Dans la course au titre de géant des mers, le mérou goliath n’a pas à rougir, comme le laisse entendre son nom inspiré du colosse de la Bible. Originaire des eaux tropicales et subtropicales de l’océan Atlantique, ce poisson de récif est en effet l’un des plus gros poissons du monde avec une taille moyenne de 2 mètres pour 225 kg ! Mais son imposant gabarit comme ses talents pour la prédation ne l’ont pas empêché de décliner. En l’espace de soixante ans, l’espèce Epinephelus itajara a vu ses effectifs chuter de 80 %, principalement en raison de la pêche de loisirs.
Décimé par la pêche de loisirs
Après avoir été pêchés sans limite entre 1970 et 1990, les mérous goliath se sont retrouvés à proches de l’extinction. Pendant des années, l’Union internationale pour la conservation de la nature (UICN) a classé ce poisson « en danger critique » d’extinction, dernière catégorie avant la disparition à l’état sauvage.
Alors quand les mérous ont commencé à se faire rares – notamment au moment du frai – des mesures ont été prises pour empêcher sa disparition. La première : l’interdiction de sa pêche. La Floride, où 90 % à 95 % des mérous goliath avaient disparu, a interdit sa pêche en 1990, prenant ainsi les devants. D’autres pays ont ensuite suivi son exemple. Et en quelques années, les effectifs ont commencé à se rétablir.
Face au succès de cette mesure, les pays concernés ont commencé à assouplir les conditions de pêche. Aux Etats-Unis, il est désormais permis de pêcher le mérou goliath à condition de le relâcher immédiatement. Tout pêcheur qui ne le ferait pas risque une peine de 60 jours de prison et une amende de 500 dollars par poisson détenu.
Une levée de l’interdiction de sa pêche ?
Mais le 13 mai 2021, la Floride a annoncé envisager la réautorisation de la pêche au mérou goliath dans ses eaux. Soit un peu plus de trente ans après son interdiction.
Dans un communiqué, la Florida Fish and Wildlife Conservation Commission (FWC) déclare se pencher sur un projet de pêche « limitée et hautement réglementée ». Autrement dit, les pêcheurs qui en auraient l’autorisation – on en ignore les modalités d’obtention – ne seraient plus obligés de relâcher dans l’océan les mérous goliath pêchés, comme le prévoit la loi actuellement.
« Ce n’est pas parce que nous faisons quelque chose depuis trente ans que nous devons continuer à le faire de la même manière », déclare le président de la FWC, Rodney Barreto, qui ne cache pas son ambition de revenir sur cette interdiction, arguant que les populations de mérous goliath sont en augmentation. Rien n’est donc encore acté, mais cela pourrait changer dans un avenir proche.
Des menaces toujours fortes
Bien évidemment, cette proposition n’a pas manqué de faire réagir dans le camp des défenseurs de la faune marine, qui craignent une décision hâtive. Une pétition en ligne a même été lancée et a recueilli près de 4000 signatures à ce jour.
« À ce stade, les données ne vont pas dans le sens d’une réouverture de la pêche, même avec un nombre de prises limité.

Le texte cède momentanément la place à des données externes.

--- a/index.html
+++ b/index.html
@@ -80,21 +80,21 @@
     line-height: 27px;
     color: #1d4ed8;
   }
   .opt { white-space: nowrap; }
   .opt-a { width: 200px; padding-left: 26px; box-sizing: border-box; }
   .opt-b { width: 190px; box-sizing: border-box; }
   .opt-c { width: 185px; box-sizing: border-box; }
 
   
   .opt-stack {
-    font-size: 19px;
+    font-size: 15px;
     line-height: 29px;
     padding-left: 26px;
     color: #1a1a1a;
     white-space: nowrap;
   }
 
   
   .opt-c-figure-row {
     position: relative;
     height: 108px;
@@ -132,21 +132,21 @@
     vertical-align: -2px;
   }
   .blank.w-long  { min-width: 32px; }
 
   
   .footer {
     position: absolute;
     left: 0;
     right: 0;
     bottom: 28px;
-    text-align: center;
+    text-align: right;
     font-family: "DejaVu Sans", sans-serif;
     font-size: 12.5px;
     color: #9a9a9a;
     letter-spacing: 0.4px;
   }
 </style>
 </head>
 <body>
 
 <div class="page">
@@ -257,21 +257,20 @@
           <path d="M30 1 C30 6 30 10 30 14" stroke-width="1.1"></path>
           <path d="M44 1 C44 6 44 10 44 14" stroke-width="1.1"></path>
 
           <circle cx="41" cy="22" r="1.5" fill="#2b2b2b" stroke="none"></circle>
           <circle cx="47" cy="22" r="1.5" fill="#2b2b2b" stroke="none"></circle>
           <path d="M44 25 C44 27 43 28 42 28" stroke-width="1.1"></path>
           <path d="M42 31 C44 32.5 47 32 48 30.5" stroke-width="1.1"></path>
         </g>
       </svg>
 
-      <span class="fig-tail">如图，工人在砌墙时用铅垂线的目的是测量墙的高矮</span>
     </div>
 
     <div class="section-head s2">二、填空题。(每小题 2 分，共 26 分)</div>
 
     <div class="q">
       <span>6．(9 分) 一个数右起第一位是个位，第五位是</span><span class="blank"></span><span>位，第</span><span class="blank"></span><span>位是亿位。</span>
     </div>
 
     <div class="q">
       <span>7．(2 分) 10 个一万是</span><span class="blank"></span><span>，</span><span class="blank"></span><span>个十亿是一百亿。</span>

La décision de poursuivre vers un plan pour une pêche avec un nombre de prises limitées des mérous goliath de la part de la FWC n’est pas fondée sur les meilleurs éléments scientifiques disponibles », assure le biologiste marin Christopher Malinowski à National Geographic. Le scientifique explique que la FWC se base sur des éléments non complets pour affirmer que les mérous goliath sont en augmentation, alors qu’en réalité, la moitié des effectifs aurait disparu depuis 2010 à cause de températures particulièrement fraîches enregistrées à l’hiver 2009-2010.

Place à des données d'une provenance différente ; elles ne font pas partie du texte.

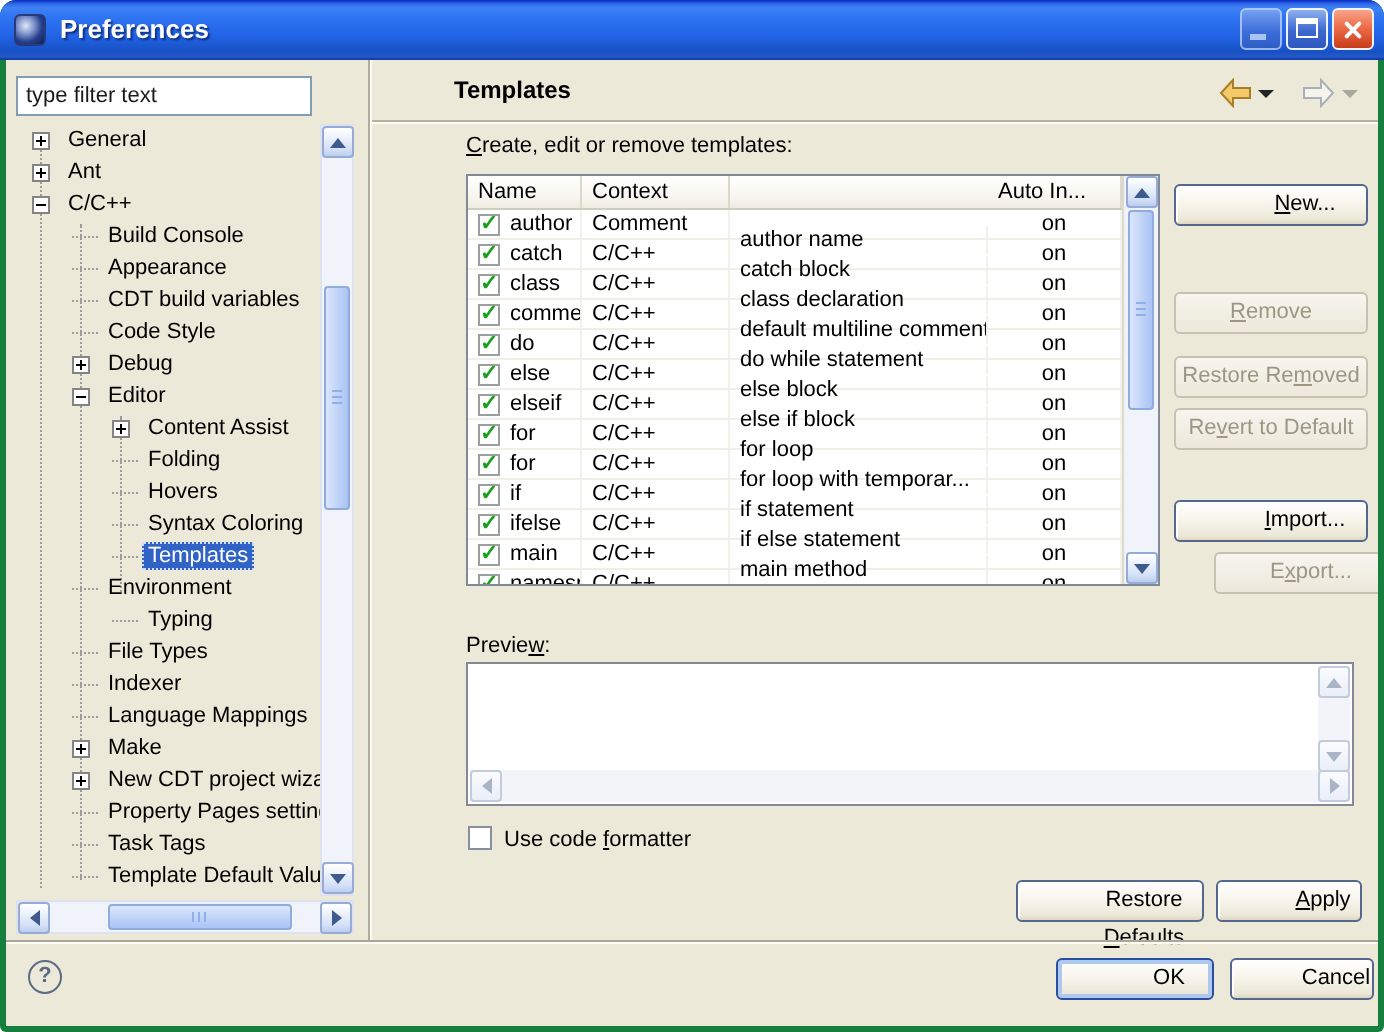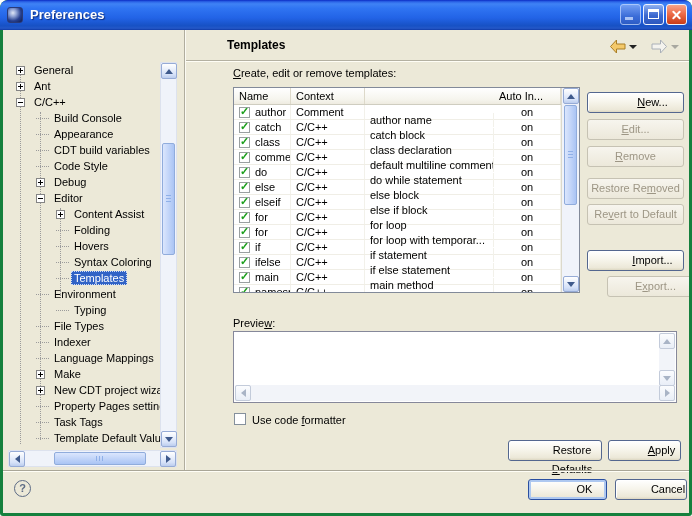--- a/index.html
+++ b/index.html
@@ -118,20 +118,21 @@
         </span>
       <span class="tbb tbb-close">
           <span class="gly-x1"></span>
           <span class="gly-x2"></span>
         </span>
     </span>
   </div>
 
   <div class="client">
 
+    <input class="filter" value="type filter text" style="">
 
     <div class="tree">
       <span class="guide g-root"></span>
       <span class="guide g-l1"></span>
       <span class="guide g-l2"></span>
 
       <div class="ti lvl0">
           <span class="exp plus"></span>
           <span class="lbl">General</span>
         </div>
@@ -400,21 +401,20 @@
             <span class="tri-up"></span>
           </span>
         <span class="thumbV" style="left:2px;top:17px;height:100px;"></span>
         <span class="sbb" style="right:0;bottom:0;">
             <span class="tri-dn"></span>
           </span>
       </div>
     </div>
 
     <div class="xpbtn en" style="left:584px;top:62px;width:97px;height:21px;"><u>N</u>ew...</div>
-    <div class="xpbtn dis" style="left:584px;top:89px;width:97px;height:21px;"><u>E</u>dit...</div>
     <div class="xpbtn dis" style="left:584px;top:116px;width:97px;height:21px;"><u>R</u>emove</div>
     <div class="xpbtn dis" style="left:584px;top:148px;width:97px;height:21px;">Restore Re<u>m</u>oved</div>
     <div class="xpbtn dis" style="left:584px;top:174px;width:97px;height:21px;">Re<u>v</u>ert to Default</div>
     <div class="xpbtn en" style="left:584px;top:220px;width:97px;height:21px;"><u>I</u>mport...</div>
     <div class="xpbtn dis" style="left:604px;top:246px;width:97px;height:21px;">E<u>x</u>port...</div>
 
     <div class="preview-label">Previe<u>w</u>:</div>
     <div class="preview">
       <span></span>
       <span class="pv-vtrack"></span>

Et puis, la pêche n’est pas la seule menace qui pèse sur l’espèce. Depuis le 11 juin 2021, la Floride fait face à une importante marée rouge causée par la prolifération d’une algue toxique. Un événement qui revient hélas régulièrement et se trouve renforcé par le déversement dans l’océan d’eaux usées contenant des engrais. Chargés en nutriments – dont l’azote – ces engrais favorisent le développement inhabituel de ces algues toxiques.
Les marées rouges sont un véritable fléau. Chez l’homme, elles peuvent causer d’importants problèmes respiratoires, mais le plus grand danger est encouru par la faune marine. A chaque épisode de cette ampleur, des centaines de tonnes de poissons morts s’échouent sur les plages environnantes, témoignant de la gravité de la situation. Et les mérous goliath n’y échappent pas. Plusieurs individus morts ont ainsi été retrouvés ces dernières semaines.
Depuis 2016, le mérou goliath est classé « vulnérable » par l’UICN. L’espèce est donc toujours considérée comme menacée à l’échelle internationale.